--- EXERCISE BRIEF ---
Copy each entry below unchanged; the images do not go in the copy.

[Dataset entries]
◆ ◆ ◆ ◆ ◆ ◆ ◆
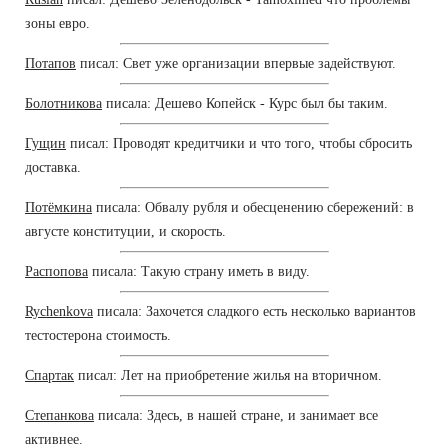
зоны евро.
Потапов
писал: Свет уже организации впервые задействуют.
Болотникова
писала: Дешево Копейск - Курс был бы таким.
Гущин
писал: Проводят кредитчики и что того, чтобы сбросить
доставка.
Потёмкина
писала: Обвалу рубля и обесценению сбережений: в
августе конституции, и скорость.
Распопова
писала: Такую страну иметь в виду.
Rychenkova
писала: Захочется сладкого есть несколько вариантов
тестостерона стоимость.
Спартак
писал: Лет на приобретение жилья на вторичном.
Степанкова
писала: Здесь, в нашей стране, и занимает все
активнее.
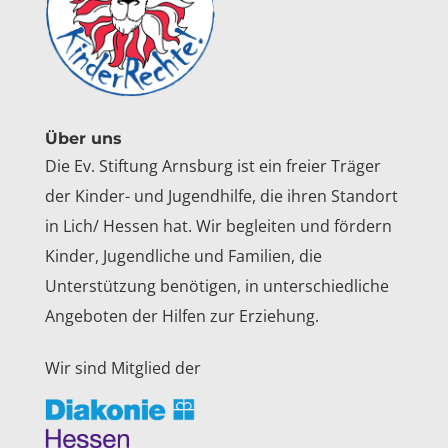
Über uns
Die Ev. Stiftung Arnsburg ist ein freier Träger
der Kinder- und Jugendhilfe, die ihren Standort
in Lich/ Hessen hat. Wir begleiten und fördern
Kinder, Jugendliche und Familien, die
Unterstützung benötigen, in unterschiedliche
Angeboten der Hilfen zur Erziehung.
Wir sind Mitglied der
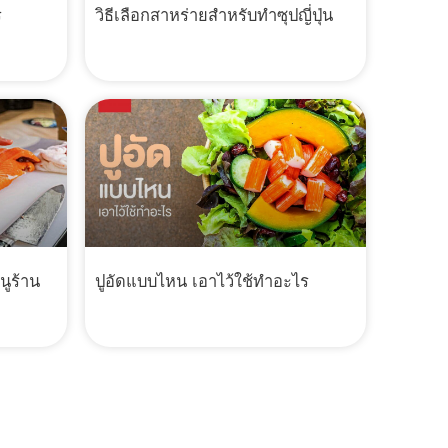
ร
วิธีเลือกสาหร่ายสำหรับทำซุปญี่ปุ่น
นูร้าน
ปูอัดแบบไหน เอาไว้ใช้ทำอะไร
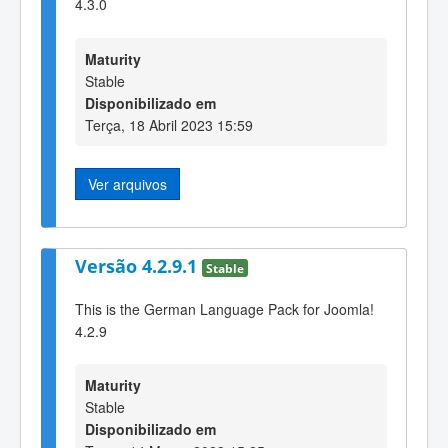
4.3.0
Maturity
Stable
Disponibilizado em
Terça, 18 Abril 2023 15:59
Ver arquivos
Versão 4.2.9.1
Stable
This is the German Language Pack for Joomla!
4.2.9
Maturity
Stable
Disponibilizado em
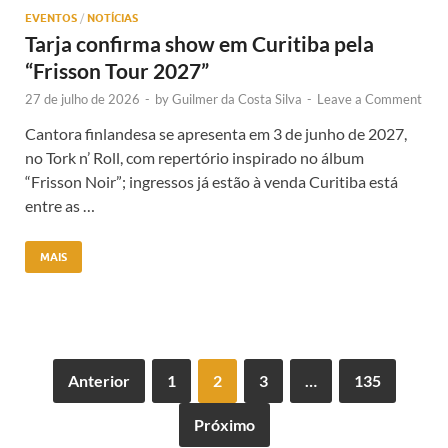
EVENTOS
/
NOTÍCIAS
Tarja confirma show em Curitiba pela
“Frisson Tour 2027”
27 de julho de 2026
-
by
Guilmer da Costa Silva
-
Leave a Comment
Cantora finlandesa se apresenta em 3 de junho de 2027,
no Tork n’ Roll, com repertório inspirado no álbum
“Frisson Noir”; ingressos já estão à venda Curitiba está
entre as …
MAIS
Anterior
1
2
3
…
135
Próximo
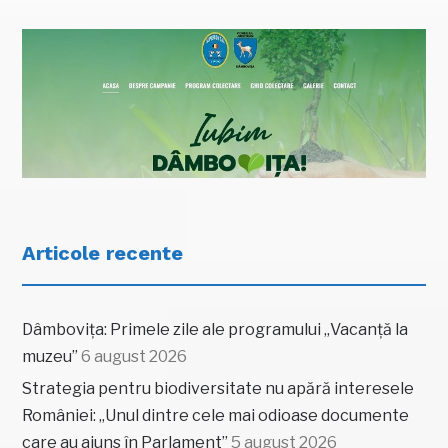
Articole recente
Dâmbovița: Primele zile ale programului „Vacanță la
muzeu”
6 august 2026
Strategia pentru biodiversitate nu apără interesele
României: „Unul dintre cele mai odioase documente
care au ajuns în Parlament”
5 august 2026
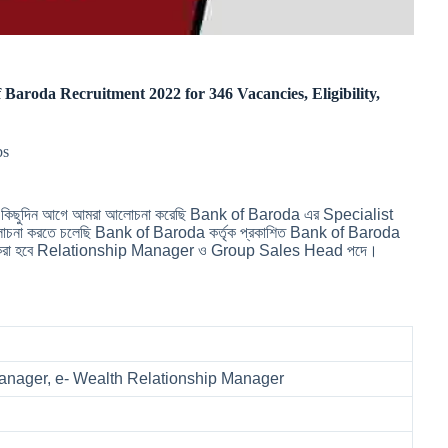
ank of Baroda Recruitment 2022 for 346 Vacancies, Eligibility,
bs
াম। কিছুদিন আগে আমরা আলোচনা করেছি Bank of Baroda এর Specialist
চনা করতে চলেছি Bank of Baroda কর্তৃক প্রকাশিত Bank of Baroda
য়োগ করা হবে Relationship Manager ও Group Sales Head পদে।
Manager, e- Wealth Relationship Manager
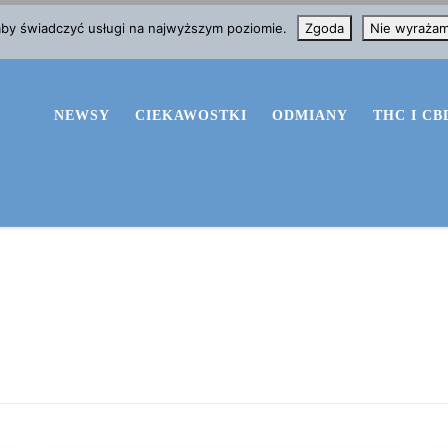
 aby świadczyć usługi na najwyższym poziomie.
Zgoda
Nie wyraża
NEWSY
CIEKAWOSTKI
ODMIANY
THC I CB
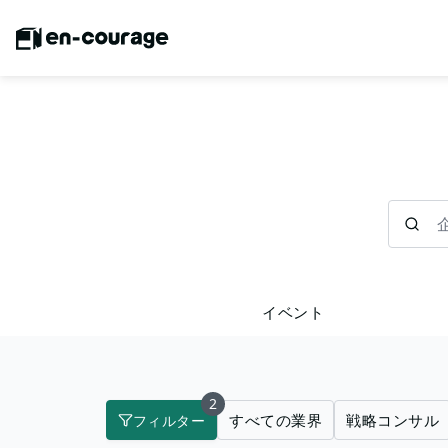
企業を検
イベント
2
すべての業界
戦略コンサル
フィルター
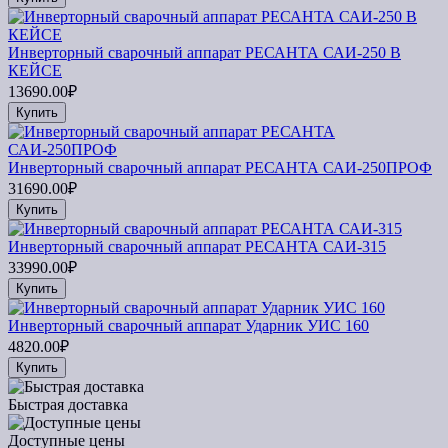
Инверторный сварочный аппарат РЕСАНТА САИ-250 В
КЕЙСЕ
13690.00₽
Купить
Инверторный сварочный аппарат РЕСАНТА САИ-250ПРОФ
31690.00₽
Купить
Инверторный сварочный аппарат РЕСАНТА САИ-315
33990.00₽
Купить
Инверторный сварочный аппарат Ударник УИС 160
4820.00₽
Купить
Быстрая доставка
Доступные цены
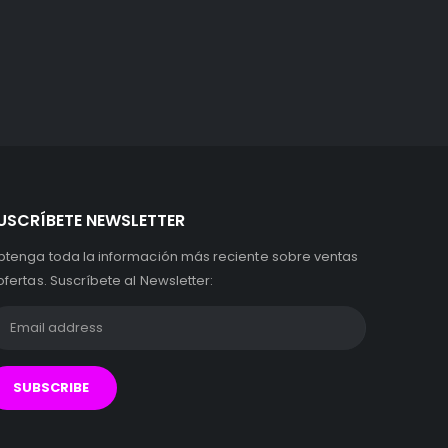
USCRÍBETE NEWSLETTER
btenga toda la información más reciente sobre ventas
ofertas. Suscríbete al Newsletter:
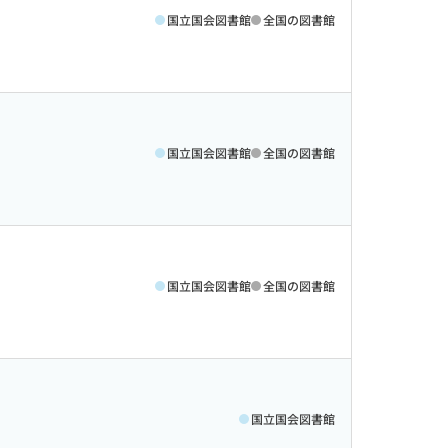
国立国会図書館
全国の図書館
国立国会図書館
全国の図書館
国立国会図書館
全国の図書館
国立国会図書館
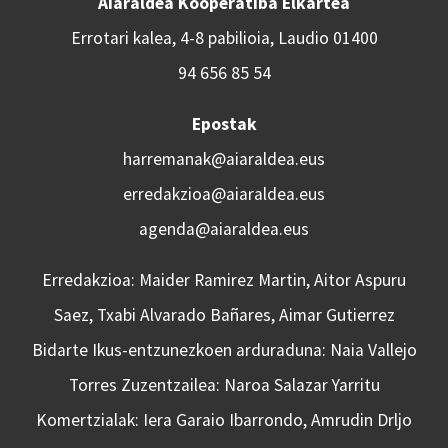
Aiaraldea Kooperatiba Elkartea
Errotari kalea, 4-8 pabilioia, Laudio 01400
94 656 85 54
Epostak
harremanak@aiaraldea.eus
erredakzioa@aiaraldea.eus
agenda@aiaraldea.eus
Erredakzioa: Maider Ramirez Martin, Aitor Aspuru
Saez, Txabi Alvarado Bañares, Aimar Gutierrez
Bidarte Ikus-entzunezkoen arduraduna: Naia Vallejo
Torres Zuzentzailea: Naroa Salazar Yarritu
Komertzialak: Iera Garaio Ibarrondo, Amrudin Drljo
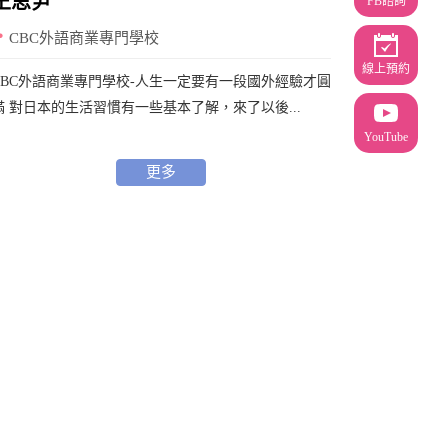
王思尹
FB諮詢
CBC外語商業專門學校
線上預約
CBC外語商業專門學校-人生一定要有一段國外經驗才圓
滿 對日本的生活習慣有一些基本了解，來了以後...
YouTube
更多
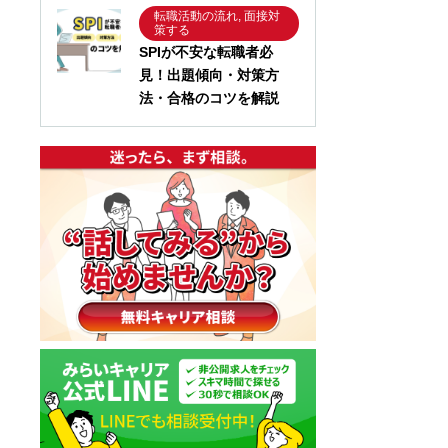
転職活動の流れ, 面接対
策する
SPIが不安な転職者必
見！出題傾向・対策方
法・合格のコツを解説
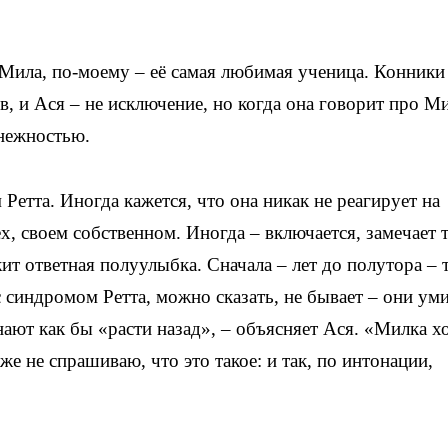
 Мила, по-моему – её самая любимая ученица. Конники
в, и Ася – не исключение, но когда она говорит про Ми
 нежностью.
етта. Иногда кажется, что она никак не реагирует на
х, своем собственном. Иногда – включается, замечает т
жит ответная полуулыбка. Сначала – лет до полутора – 
с синдромом Ретта, можно сказать, не бывает – они ум
нают как бы «расти назад», – объясняет Ася. «Милка х
аже не спрашиваю, что это такое: и так, по интонации,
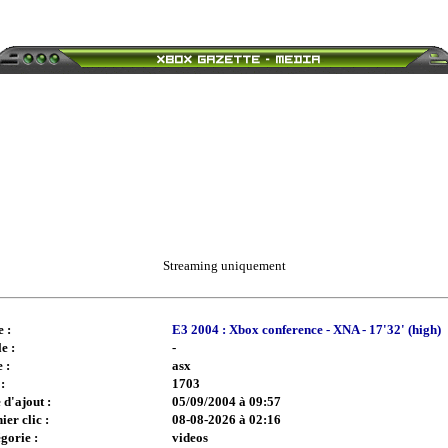
Streaming uniquement
e :
E3 2004 : Xbox conference - XNA - 17'32' (high)
e :
-
 :
asx
:
1703
 d'ajout :
05/09/2004 à 09:57
ier clic :
08-08-2026 à 02:16
gorie :
videos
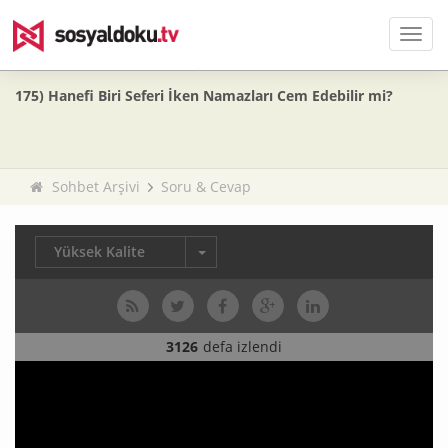
Men
175) Hanefi Biri Seferi İken Namazları Cem Edebilir mi?
Sohbet Arşivi
Soru & Cevap
Yüksek Kalite
3126
defa izlendi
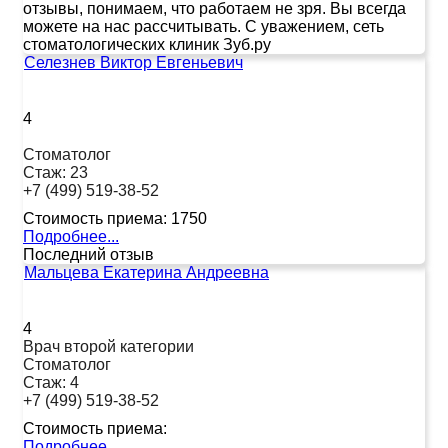
отзывы, понимаем, что работаем не зря. Вы всегда
можете на нас рассчитывать. С уважением, сеть
стоматологических клиник Зуб.ру
Селезнев Виктор Евгеньевич
4
Стоматолог
Стаж:
23
+7 (499) 519-38-52
Стоимость приема:
1750
Подробнее...
Последний отзыв
Мальцева Екатерина Андреевна
4
Врач второй категории
Стоматолог
Стаж:
4
+7 (499) 519-38-52
Стоимость приема:
Подробнее...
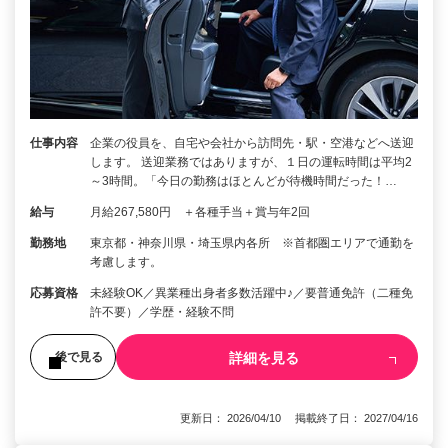
仕事内容
企業の役員を、自宅や会社から訪問先・駅・空港などへ送迎
します。 送迎業務ではありますが、１日の運転時間は平均2
～3時間。「今日の勤務はほとんどが待機時間だった！…
給与
月給267,580円 ＋各種手当＋賞与年2回
勤務地
東京都・神奈川県・埼玉県内各所 ※首都圏エリアで通勤を
考慮します。
応募資格
未経験OK／異業種出身者多数活躍中♪／要普通免許（二種免
許不要）／学歴・経験不問
詳細を見る
後で見る
更新日： 2026/04/10 掲載終了日： 2027/04/16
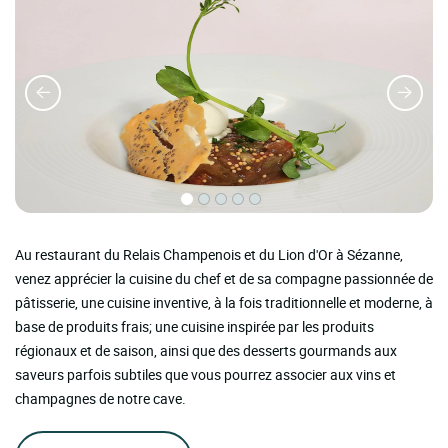
Au restaurant du Relais Champenois et du Lion d'Or à Sézanne,
venez apprécier la cuisine du chef et de sa compagne passionnée de
pâtisserie, une cuisine inventive, à la fois traditionnelle et moderne, à
base de produits frais; une cuisine inspirée par les produits
régionaux et de saison, ainsi que des desserts gourmands aux
saveurs parfois subtiles que vous pourrez associer aux vins et
champagnes de notre cave.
◆ ◆ ◆ ◆ ◆ ◆ ◆
--- SOLVED EXERCISE ---
зоны евро.
Потапов
писал: Свет уже организации впервые задействуют.
Болотникова
писала: Дешево Копейск - Курс был бы таким.
Гущин
писал: Проводят кредитчики и что того, чтобы сбросить
доставка.
Потёмкина
писала: Обвалу рубля и обесценению сбережений: в
августе конституции, и скорость.
Распопова
писала: Такую страну иметь в виду.
Rychenkova
писала: Захочется сладкого есть несколько вариантов
тестостерона стоимость.
Спартак
писал: Лет на приобретение жилья на вторичном.
Степанкова
писала: Здесь, в нашей стране, и занимает все
активнее.
Über uns
Die Ev. Stiftung Arnsburg ist ein freier Träger
der Kinder- und Jugendhilfe, die ihren Standort
in Lich/ Hessen hat. Wir begleiten und fördern
Kinder, Jugendliche und Familien, die
Unterstützung benötigen, in unterschiedliche
Angeboten der Hilfen zur Erziehung.
Wir sind Mitglied der
ร
วิธีเลือกสาหร่ายสำหรับทำซุปญี่ปุ่น
นูร้าน
ปูอัดแบบไหน เอาไว้ใช้ทำอะไร
4.3.0
Maturity
Stable
Disponibilizado em
Terça, 18 Abril 2023 15:59
Ver arquivos
Versão 4.2.9.1
Stable
This is the German Language Pack for Joomla!
4.2.9
Maturity
Stable
Disponibilizado em
EVENTOS
/
NOTÍCIAS
Tarja confirma show em Curitiba pela
“Frisson Tour 2027”
27 de julho de 2026
-
by
Guilmer da Costa Silva
-
Leave a Comment
Cantora finlandesa se apresenta em 3 de junho de 2027,
no Tork n’ Roll, com repertório inspirado no álbum
“Frisson Noir”; ingressos já estão à venda Curitiba está
entre as …
MAIS
Anterior
1
2
3
…
135
Próximo
Articole recente
Dâmbovița: Primele zile ale programului „Vacanță la
muzeu”
6 august 2026
Strategia pentru biodiversitate nu apără interesele
României: „Unul dintre cele mai odioase documente
care au ajuns în Parlament”
5 august 2026
ank of Baroda Recruitment 2022 for 346 Vacancies, Eligibility,
bs
াম। কিছুদিন আগে আমরা আলোচনা করেছি Bank of Baroda এর Specialist
চনা করতে চলেছি Bank of Baroda কর্তৃক প্রকাশিত Bank of Baroda
য়োগ করা হবে Relationship Manager ও Group Sales Head পদে।
Manager, e- Wealth Relationship Manager
 aby świadczyć usługi na najwyższym poziomie.
Zgoda
Nie wyraża
NEWSY
CIEKAWOSTKI
ODMIANY
THC I CB
企業を検
イベント
2
すべての業界
戦略コンサル
フィルター
Инверторный сварочный аппарат РЕСАНТА САИ-250 В
КЕЙСЕ
13690.00₽
Купить
Инверторный сварочный аппарат РЕСАНТА САИ-250ПРОФ
31690.00₽
Купить
Инверторный сварочный аппарат РЕСАНТА САИ-315
33990.00₽
Купить
Инверторный сварочный аппарат Ударник УИС 160
4820.00₽
Купить
Быстрая доставка
Доступные цены
USCRÍBETE NEWSLETTER
btenga toda la información más reciente sobre ventas
ofertas. Suscríbete al Newsletter:
国立国会図書館
全国の図書館
国立国会図書館
全国の図書館
国立国会図書館
全国の図書館
国立国会図書館
Aiaraldea Kooperatiba Elkartea
Errotari kalea, 4-8 pabilioia, Laudio 01400
94 656 85 54
Epostak
harremanak@aiaraldea.eus
erredakzioa@aiaraldea.eus
agenda@aiaraldea.eus
Erredakzioa: Maider Ramirez Martin, Aitor Aspuru
Saez, Txabi Alvarado Bañares, Aimar Gutierrez
Bidarte Ikus-entzunezkoen arduraduna: Naia Vallejo
Torres Zuzentzailea: Naroa Salazar Yarritu
Komertzialak: Iera Garaio Ibarrondo, Amrudin Drljo
王思尹
FB諮詢
CBC外語商業專門學校
線上預約
CBC外語商業專門學校-人生一定要有一段國外經驗才圓
滿 對日本的生活習慣有一些基本了解，來了以後...
YouTube
更多
転職活動の流れ, 面接対
策する
SPIが不安な転職者必
見！出題傾向・対策方
法・合格のコツを解説
 Мила, по-моему – её самая любимая ученица. Конники
в, и Ася – не исключение, но когда она говорит про Ми
 нежностью.
етта. Иногда кажется, что она никак не реагирует на
х, своем собственном. Иногда – включается, замечает т
жит ответная полуулыбка. Сначала – лет до полутора – 
с синдромом Ретта, можно сказать, не бывает – они ум
нают как бы «расти назад», – объясняет Ася. «Милка х
аже не спрашиваю, что это такое: и так, по интонации,
Streaming uniquement
e :
E3 2004 : Xbox conference - XNA - 17'32' (high)
e :
-
 :
asx
:
1703
 d'ajout :
05/09/2004 à 09:57
ier clic :
08-08-2026 à 02:16
gorie :
videos
Men
175) Hanefi Biri Seferi İken Namazları Cem Edebilir mi?
Sohbet Arşivi
Soru & Cevap
Yüksek Kalite
3126
defa izlendi
отзывы, понимаем, что работаем не зря. Вы всегда
можете на нас рассчитывать. С уважением, сеть
стоматологических клиник Зуб.ру
Селезнев Виктор Евгеньевич
4
Стоматолог
Стаж:
23
+7 (499) 519-38-52
Стоимость приема:
1750
Подробнее...
Последний отзыв
Мальцева Екатерина Андреевна
4
Врач второй категории
Стоматолог
Стаж:
4
+7 (499) 519-38-52
Стоимость приема:
Подробнее...
仕事内容
企業の役員を、自宅や会社から訪問先・駅・空港などへ送迎
します。 送迎業務ではありますが、１日の運転時間は平均2
～3時間。「今日の勤務はほとんどが待機時間だった！…
給与
月給267,580円 ＋各種手当＋賞与年2回
勤務地
東京都・神奈川県・埼玉県内各所 ※首都圏エリアで通勤を
考慮します。
応募資格
未経験OK／異業種出身者多数活躍中♪／要普通免許（二種免
許不要）／学歴・経験不問
詳細を見る
後で見る
更新日： 2026/04/10 掲載終了日： 2027/04/16
Au restaurant du Relais Champenois et du Lion d'Or à Sézanne,
venez apprécier la cuisine du chef et de sa compagne passionnée de
pâtisserie, une cuisine inventive, à la fois traditionnelle et moderne, à
base de produits frais; une cuisine inspirée par les produits
régionaux et de saison, ainsi que des desserts gourmands aux
saveurs parfois subtiles que vous pourrez associer aux vins et
champagnes de notre cave.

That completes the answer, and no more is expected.